Last year Robert Costanza published an update to his seminal 1997 paper The Value of the World’s Ecosystem Services and Natural Capital. Here’s what I had to say about that in 2014:
The paradox is that because nature has so far provided many services in abundance, they are not “scarce” in an economic sense and our human markets place little or no monetary value on them. This would change in the event our human civilization caused the services to be reduced or interrupted in any way. While it may seem strange to value ecosystem services in monetary terms, it can be instructive to ask what we would be willing to pay if we had no choice but to pay for these services. There are many conceptual and practical challenges with this sort of monetary valuation, but there have been some brave attempts to do it, such as those led by Robert Costanza at the Australian National University. By comparing the magnitude of what we would be willing to pay for these services to the magnitude of the human economy, we can get a sense of the importance of ecosystem services in underpinning our human economy. Costanza’s estimate of the annual value of global ecosystem services ($33 trillion in 1997 U.S. dollars) is the same order of magnitude as the world output of goods and services in that year (approximately $29 trillion)! While the estimated value of ecosystem services is certainly less precisely measured than the monetary value of goods and services produced, the order of magnitude suggests that humanity could not afford to substitute its own technology and efforts in place of the services provided by ecosystems, at least not with the wealth and knowledge available to us now.
The new paper is called Changes in the Global Value of Ecosystem Services. Here’s the abstract:
In 1997, the global value of ecosystem services was estimated to average $33 trillion/yr in 1995 $US ($46 trillion/yr in 2007 $US). In this paper, we provide an updated estimate based on updated unit ecosystem service values and land use change estimates between 1997 and 2011. We also address some of the critiques of the 1997 paper. Using the same methods as in the 1997 paper but with updated data, the estimate for the total global ecosystem services in 2011 is $125 trillion/yr (assuming updated unit values and changes to biome areas) and $145 trillion/yr (assuming only unit values changed), both in 2007 $US. From this we estimated the loss of eco-services from 1997 to 2011 due to land use change at $4.3–20.2 trillion/yr, depending on which unit values are used. Global estimates expressed in monetary accounting units, such as this, are useful to highlight the magnitude of eco-services, but have no specific decision-making context. However, the underlying data and models can be applied at multiple scales to assess changes resulting from various scenarios and policies. We emphasize that valuation of ecoservices (in whatever units) is not the same as commodification or privatization. Many eco-services are best considered public goods or common pool resources, so conventional markets are often not the best institutional frameworks to manage them. However, these services must be (and are being) valued, and we need new, common asset institutions to better take these values into account.
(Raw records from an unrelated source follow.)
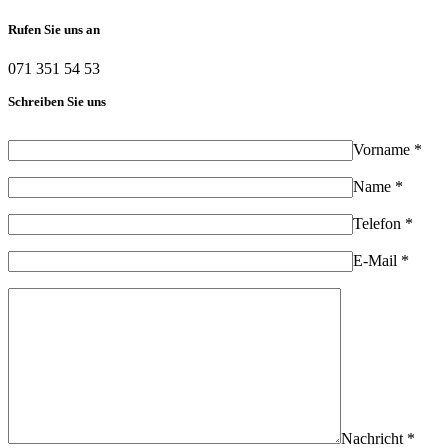
Rufen Sie uns an
071 351 54 53
Schreiben Sie uns
Vorname *
Name *
Telefon *
E-Mail *
Nachricht *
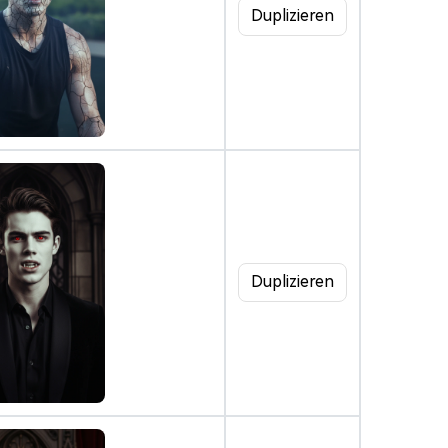
Duplizieren
Duplizieren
So $125 trillion dollars per year in value, and last year the IMF says the world economy was about $77 trillion. This is important for a few reasons. First, it strengthens the argument even further that ecosystem services are not just something happening on the fringe of our economy that give us a helping hand. They are absolutely essential and we could not afford to do without them. Second, if I understand correctly, the annual value we can derive is lower per unit area of land because of degradation of the land since 1997. Every year we are using up $4-20 trillion that the Earth is not able to replenish. That value is hard to put in context, because we don’t know what the total stock is, or how low that stock could fall before it would start to constrain our economy.
There’s another implication – if we could develop a precise accounting of the natural capital being used up each year, we could orient our economy to shift more of those costs to the people, governments, and business entities choosing to impose those costs on the rest of us. Carbon taxes are a fairly obvious first step.